Bondy still craves Big Apple fame
Imagine this: A man sits with a 47-inch widescreen TV at night, 20 minutes from Times Square in New York. He wears a Toronto Maple Leafs jersey as he watches the Leafs game.
Never misses a match. The world disappears around him. His wife knows better than to interrupt. It’s the one pleasure he won’t compromise. Thirty-four-year-old James Bondy, who grew up in Windsor and cut his teeth in acting under the tutelage of Brian Raisbeck’s Theatre Alive, still clings to that little bit of Canada while living in the U.S.
He moved away 10 years ago to take an acting job in Florida and then, two years ago, packed up and settled in New York to live with his wife, a dancer he met on a cruise ship.
And while he loves Canada, and the Maple Leafs, the action is below the border. That’s where the jobs are.
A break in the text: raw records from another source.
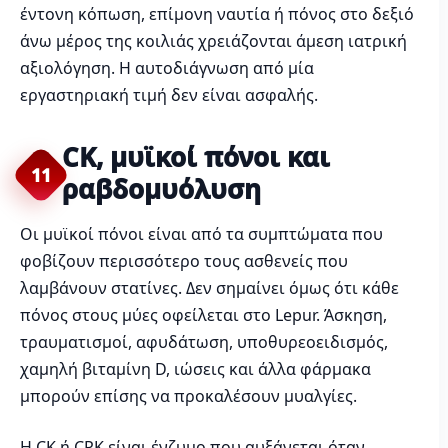
έντονη κόπωση, επίμονη ναυτία ή πόνος στο δεξιό
άνω μέρος της κοιλιάς χρειάζονται άμεση ιατρική
αξιολόγηση. Η αυτοδιάγνωση από μία
εργαστηριακή τιμή δεν είναι ασφαλής.
CK, μυϊκοί πόνοι και
11
ραβδομυόλυση
Οι μυϊκοί πόνοι είναι από τα συμπτώματα που
φοβίζουν περισσότερο τους ασθενείς που
λαμβάνουν στατίνες. Δεν σημαίνει όμως ότι κάθε
πόνος στους μύες οφείλεται στο Lepur. Άσκηση,
τραυματισμοί, αφυδάτωση, υποθυρεοειδισμός,
χαμηλή βιταμίνη D, ιώσεις και άλλα φάρμακα
μπορούν επίσης να προκαλέσουν μυαλγίες.
Η CK ή CPK είναι ένζυμο που αυξάνεται όταν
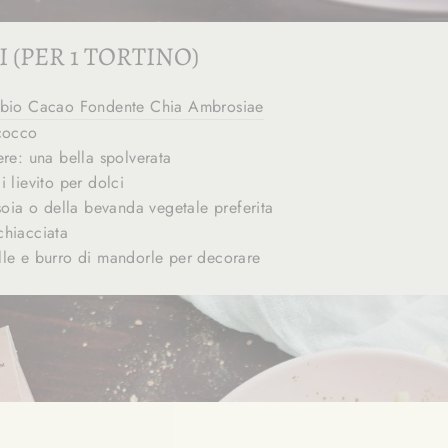
 (PER 1 TORTINO)
 bio Cacao Fondente Chia Ambrosiae
cocco
ere: una bella spolverata
 lievito per dolci
soia o della bevanda vegetale preferita
chiacciata
le e burro di mandorle per decorare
It may not be anything as exotic as the Stratford Festival, but it’s work.
And, unlike so many other actors, Bondy has never waited on tables.
“But I’ve been lucky — I’ve had steady work,” he tells me in an interview this week in Windsor. He’s back home to stage Groucho: A Life in Revue at the Capitol Theatre and Arts Centre. It opens Friday.
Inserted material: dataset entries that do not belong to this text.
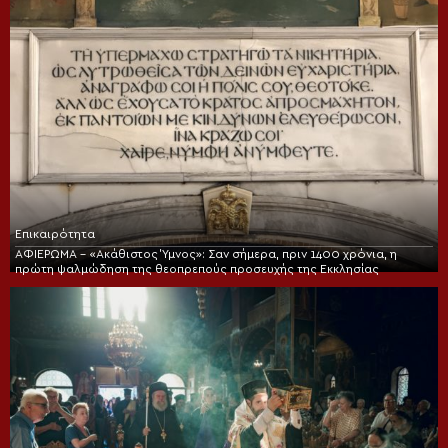
Επικαιρότητα
ΑΦΙΕΡΩΜΑ – «Ακάθιστος Ύμνος»: Σαν σήμερα, πριν 1400 χρόνια, η
πρώτη ψαλμώδηση της θεοπρεπούς προσευχής της Εκκλησίας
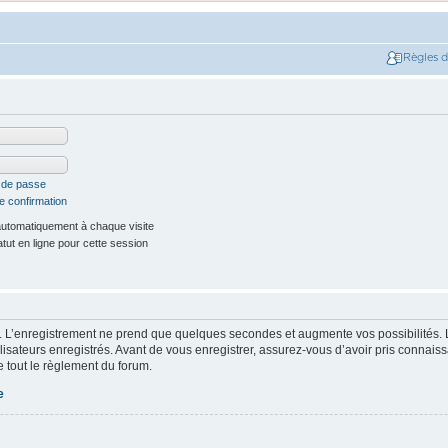
Règles 
t de passe
e confirmation
utomatiquement à chaque visite
ut en ligne pour cette session
. L’enregistrement ne prend que quelques secondes et augmente vos possibilités. 
isateurs enregistrés. Avant de vous enregistrer, assurez-vous d’avoir pris connaissa
e tout le règlement du forum.
e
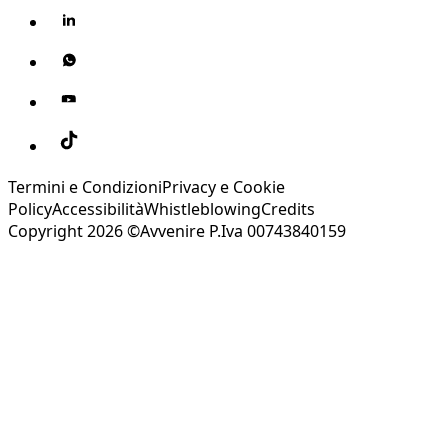
Termini e Condizioni
Privacy e Cookie
Policy
Accessibilità
Whistleblowing
Credits
Copyright 2026 ©Avvenire P.Iva 00743840159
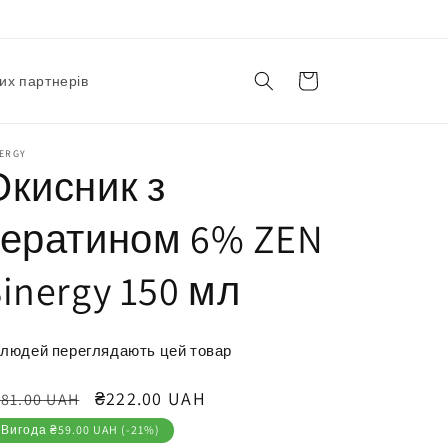
Корзина
их партнерів
NERGY
Окисник з
кератином 6% ZEN
inergy 150 мл
людей переглядають цей товар
вичайна
Ціна
₴222.00 UAH
81.00 UAH
іна
продажу
Вигода ₴59.00 UAH (-21%)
Ten years ago, Bondy left Windsor to play Mowgli in Disney’s live theatrical production of The Jungle Book.
Walt Disney World’s Animal Kingdom had just opened in Orlando, Fla. Bondy racked up 800 performances and soon he had secured acting jobs on Norwegian Cruise Lines.
It was one of those performances that caught the attention of the producers of a new Public Television show, Ribert & Robert’s WonderWorld.
“The next thing, they were flying me first-class to Boston, picking me up at the airport by a limo and taking me to a suite. “I was given the red-carpet treatment. “I thought, ‘Well, finally this is what every actor dreams of,’” said Bondy.
He started doing the kid’s show, playing Robert, and 78 episodes later, the show is one of the best on PBS in the U.S.
It has gone on to receive an all-star rating from the Coalition for Children’s Quality Entertainment. It also won an IParenting Media Award, as well as the first-place award for best children’s TV show for kids ages two to five at last year’s Los Angeles Kids First Television and Film Festival.
It’s the bread and butter job of acting, but Bondy isn’t resting. He’s now searching for work in New York and hitting one audition after another.
“Even though I haven’t landed something on Broadway, I know I belong there (in New York). I went to my first audition and about halfway through a song, I was feeling good, and I thought, ‘I belong.’
“I heard myself and what I could do and I knew I had what it took,” he said.
It hasn’t happened yet.
He’s learned to live with the reality that he may not be tall enough, big enough or, for that matter, even small enough as he goes from one audition to the other.
But he’s counting on being at the right place at the right time.
“It’s all a matter of timing and finding the right role.”
As with the cruise line job that led to the TV job, Bondy is certain someone’s going to notice and he’ll land something else.
The Groucho show in Windsor is a departure for him because it is his debut as a director. Bondy is also acting in this nostalgic play that brings to life the biography of the comedian and TV show host Groucho Marx.
Bondy was surprised there’s a whole generation or two who aren’t familiar with Groucho Marx.
“I can’t believe it, but I’ve asked people if they know who Groucho was and many don’t have a clue.
“When I mentioned the famous moustache and glasses, it strikes a chord but only with a few.”
Bondy knows the baby-boomer generation and seniors are familiar with Groucho and realizes this will be the audience for the play, written by Arthur Marx, Groucho’s son.
“I am excited to be back at the Capitol Theatre where it all began for me when I was with Theatre Alive.
“I can’t think of a better place to make my theatrical debut, in front of my hometown audience.”